翟逸寒兩片性感薄脣說得很隨意,將菸蒂摁向水晶菸灰缸的指骨泛白,餘光瞥見縮在被窩裡的女人,身子猛然一顫,下一秒便見她憤然翻身下床,連鞋子都顧不上穿,光著小腳丫飛奔向沙發。
纖細的指尖在翻開手袋時,肩膀及手無法剋制的哆嗦著,不知是害怕還是太過憤怒,她咬住剛被他吻得紅腫的脣瓣,回過頭來狠狠瞪向他,眸底燃起兩團小火焰:“翟逸寒,你真夠無恥的!”
她發了瘋的跑過來,毫不理會他眸底的凜然氣場,只為他那句莫須有的‘也只能怪你是玉振華的女兒’而氣得渾身透著冰冷,她是誰的女兒需要他來鄙夷嗎?
“還給我!”纖細的手臂陡然間帶著堅定不移的姿態朝男人伸過來,水眸裡裝滿了憤怒,就連聲音都鬥昂了幾分,見他沉默不語,凝墨狠狠揪起他的大手,氣得嘴脣都抖得厲害,“翟逸寒,把照片還給我,聽到沒有,我是誰的女兒那是我的事,跟你好像扯不上任何關係吧,照片還給我!”
空氣霎時進入緊迫狀態,就連耳邊拂動的冷氣因子,隨著那雙幽深黑眸緩慢抬起,而瞬間降至冰點。
凝視她猶如一隻憤怒的小獸,在自己面前齜牙舞爪,翟逸寒揚起修長的手淡淡拂過衣肘,那隻小手不用吹灰之力便滑落,他起身扣住她的後腦勺,目光逼近她:“我需要的僅僅是服從,而不是命令!”顯然他對她太過仁慈了。
“今天你不還也得還,那是我的東西,從一開始你就趾高氣揚的對我做出種種不恥之事,玉家招你惹你了?我的朋友招你惹你了?誰稀罕做你的未婚妻就讓誰去做吧!我從來就不稀罕,相反這讓我極其厭惡。
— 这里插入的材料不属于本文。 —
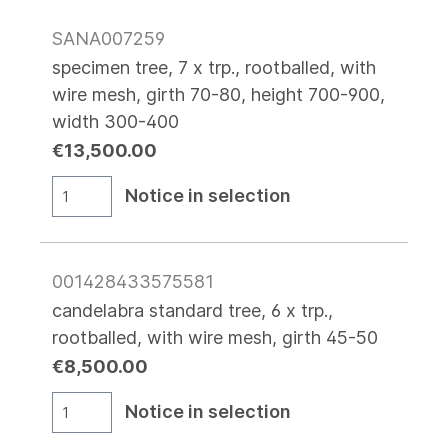
SANA007259
specimen tree, 7 x trp., rootballed, with
wire mesh, girth 70-80, height 700-900,
width 300-400
€13,500.00
Notice in selection
001428433575581
candelabra standard tree, 6 x trp.,
rootballed, with wire mesh, girth 45-50
€8,500.00
Notice in selection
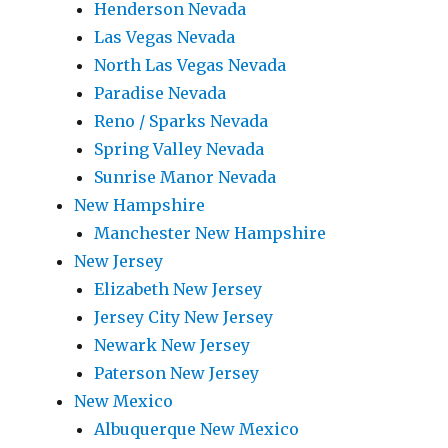
Henderson Nevada
Las Vegas Nevada
North Las Vegas Nevada
Paradise Nevada
Reno / Sparks Nevada
Spring Valley Nevada
Sunrise Manor Nevada
New Hampshire
Manchester New Hampshire
New Jersey
Elizabeth New Jersey
Jersey City New Jersey
Newark New Jersey
Paterson New Jersey
New Mexico
Albuquerque New Mexico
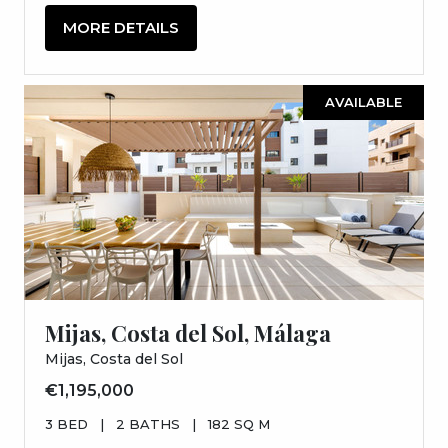
MORE DETAILS
AVAILABLE
Mijas, Costa del Sol, Málaga
Mijas, Costa del Sol
€1,195,000
3 BED
|
2 BATHS
|
182 SQ M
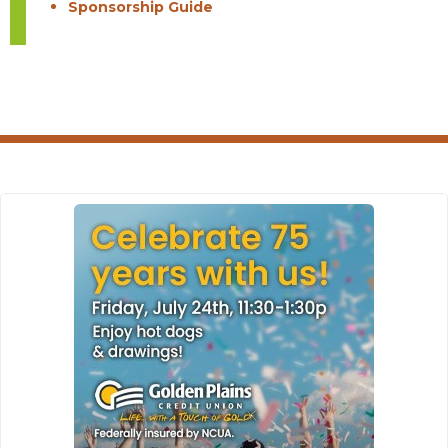
Sponsorship Guide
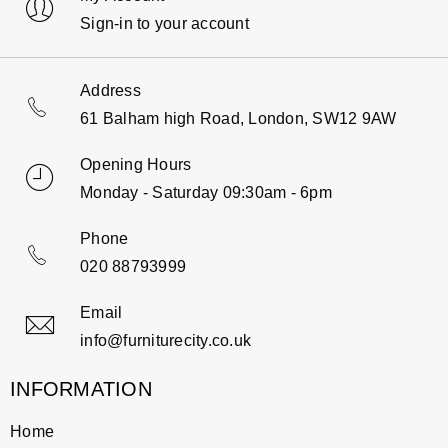
Sign-in to your account
Address
61 Balham high Road, London, SW12 9AW
Opening Hours
Monday - Saturday 09:30am - 6pm
Phone
020 88793999
Email
info@furniturecity.co.uk
INFORMATION
Home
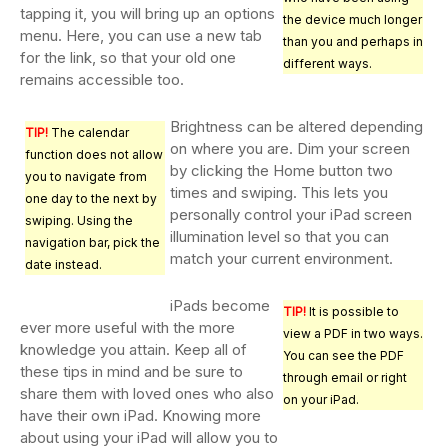
tapping it, you will bring up an options
the device much longer
menu. Here, you can use a new tab
than you and perhaps in
for the link, so that your old one
different ways.
remains accessible too.
Brightness can be altered depending
TIP!
The calendar
on where you are. Dim your screen
function does not allow
by clicking the Home button two
you to navigate from
times and swiping. This lets you
one day to the next by
personally control your iPad screen
swiping. Using the
illumination level so that you can
navigation bar, pick the
match your current environment.
date instead.
iPads become
TIP!
It is possible to
ever more useful with the more
view a PDF in two ways.
knowledge you attain. Keep all of
You can see the PDF
these tips in mind and be sure to
through email or right
share them with loved ones who also
on your iPad.
have their own iPad. Knowing more
about using your iPad will allow you to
”凝墨絲毫沒有退讓的跡象,兩隻手狠狠砸向他的胸膛,奮力的要去掙開那隻扣住後腦勺的大手,“你聽到沒有,我不稀罕,我不稀罕,放開我,你放開我,我真是受夠了!”
我不稀罕!我真是受夠了!
凝睇懷裡頭搖得像是撥浪鼓般抓了狂似的女人,翟逸寒胸腔莫名一震,壓抑了二十年的憤慨從胸口咻咻直竄入頭頂,修長的手指嵌入她柔軟的髮髻中,往後一扯,讓她不得不仰頭迫視自己,擰眉凝睇了好一會,她的臉白皙如玉透著瑩潤,因太過倔強在燈光下有些刺眼,薄脣迸出噬骨寒意,“如果殺了你能讓我解恨,那麼你絕對活不到今天,玉凝墨,知道我現在想做什麼嗎?”
一字一字猶如從千年寒冰裡迸出來的凌厲,讓凝墨只覺得脖頸一緊,一隻厚實灼熱的掌心附了上來,她不敢置信的張脣望向他,“你……你想要幹什麼?”
不對,他剛剛在說什麼,他……想殺了她?
一種猶如闖入地獄的恐慌,瞬間充斥著睜大的水眸眸底,瀰漫了整個臥室,就連空氣也變得窒息。
凝墨感覺喉頭那隻大手正一點一點收緊。